Despite the several splendid effects I have been playing around with, there is one that caught my undivided attention today. Preset Number Thirty Six. I don’t want this to sound like manufactured pleasure because it isn’t – the pleasure of playing one of my favourite scales in Preset Thirty Six was my pleasure and I am firmly of the opinion I haven’t scratched the surface. A bit more about preset thirty six – it combines a custom amplifier model, noise gating, equalizer, delay and reverberation effects in an elegant proportion, leading to a sublime sound. The quality of the sound is also determined by the scale one plays to each effect, in addition to the number of bits that is used to store information when digitally processing sound. This brings in a level of artistry that is only cultivated by an elevated aesthetic sense, in my opinion – that one can mix a scale to a certain effect means one of two things – one has enough time on one’s hands (which is not wholly untrue in my case) but also that one can put one’s aesthetic sense to work. Here’s my second try, called the Tardy Thirty Six Replicas – the name comes from Thirty Six as well as from the Delay and Reverb effects used in the song:

Once I felt dissatisfied with this one and also playful enough to attempt a similar third recording, I recorded the following one, with more pronounced slides and somewhat more experimental passages. The grim and sometimes profound mood of the chosen scale still comes through, although the crescendo and the timed gallops made possible by the reverb-delay combination make both the recordings worth a listen. That the RP50 outputs 24 bit sound is surely a help, since this is a welcome feature for its price. This one’s called Temporally Tardy Thirty Six, “Temporally” obviously a pun on the delay effect:

Assuming that I have used the flat swaras of the raga without gamakas or specific prayogas (at least in the first recording), what do you think is the scale? Do the aesthetics of the guitar effects mask the scale? How do you think the effects could be better used?

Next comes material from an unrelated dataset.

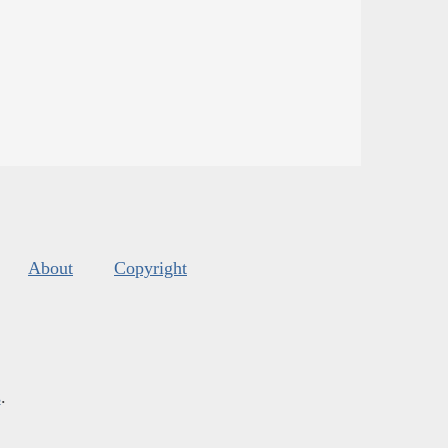
About
Copyright
s
.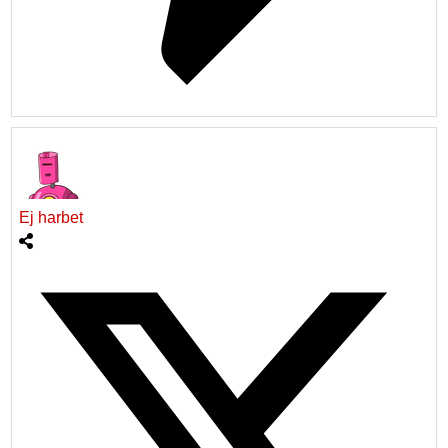
Ej harbet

In my music posts thus far, I have almost completely been concerned with the melody of the sounds produced from the guitar. All of these have been Carnatic melodies. Once I tried out the effects processor, the aesthetic aspect of the music – the most recognizable feature of the sound as it hits one’s ears, came to the forefront, and I discovered that there are ways of combining sounds that are altogether exciting, intellectual and lend a depth to the music. In a sense, I rediscovered what I had always liked. Some of Pink Floyd’s music was intellectual dense (as usual) but also aurally intriguing. Some of the numbers I remember where effects similar to the ones I have used, were used by Pink Floyd were notably Run Like Hell, Take It Back, Marooned and other numbers. These were absolutely brilliant in the lyrics, guitar and percussion as Pink Floyd nearly always are.